The whole is a metaphorical, not to say allegorical, investigation into the nature of the world we believe ourselves to perceive. For some, a dream can be so vivid, they forget whether the imagined events actually occurred. Did they dream about something that had happened, was happening or would happen? If they remember their dreams, does that make them any more real than the physical experiences of a sleepwalker who gets up, makes breakfast and drives to work, only to wake in the carpark still wearing pyjamas? It’s convenient to believe that we all see the same world and can distinguish fantasy from reality. Indeed, those with the appropriate credentials and the status of psychiatrists make a living out of designating different gradations of mental illness if the perceptual line between the real and the unreal becomes blurred in the minds of their patients. But Jedediah Berry would have us think about this. His novel is populated by a stock of iconic cyphers. Their characters are presented ambivalently, challenging us to decide whether their actions are real or imagined, whether what they do is the product of free will or directed by some Svengali.

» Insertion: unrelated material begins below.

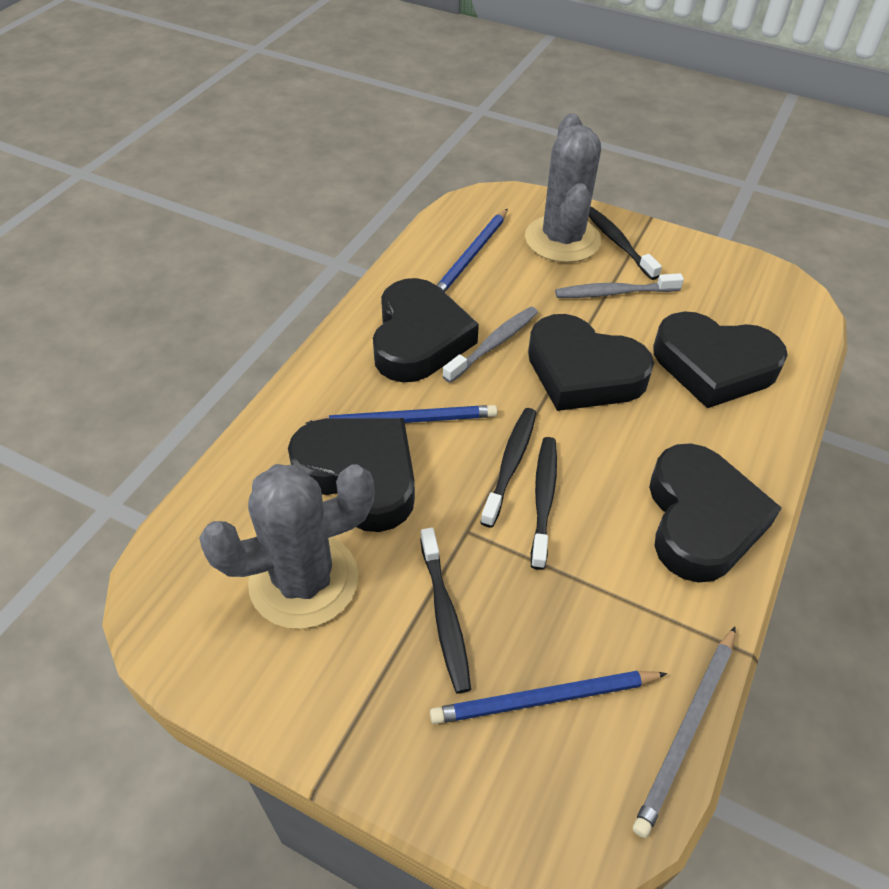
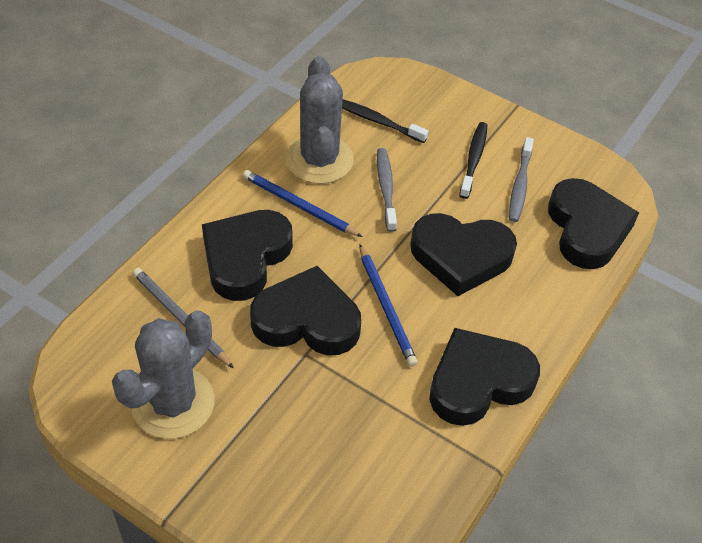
black toothbrush: [420,528,471,694] [480,408,536,528] [531,437,557,570] [589,207,662,280] = 4 -> [342,99,428,143] [459,122,487,199] = 2
blue pencil: [306,405,497,424] [430,671,667,724] [437,209,508,292] = 3 -> [243,170,363,237] [359,244,418,367] = 2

For a first novel, this is very good because it contrives to maintain plot momentum without sacrificing the quality of the ideas. There are also odd flashes of a wry sense of humour at work which leavens the mood of the writing. Overall, I think it goes on marginally too long. I confess to finding myself slightly jaded as I approached the end. It also lacks the mordancy of Smallcreep’s Day and ends on too sentimental a note. But, for those among you that enjoy something more cerebral, this is well worth a look.
As an additional note, The Manual of Detection has won the Dashiell Hammett Prize 2010.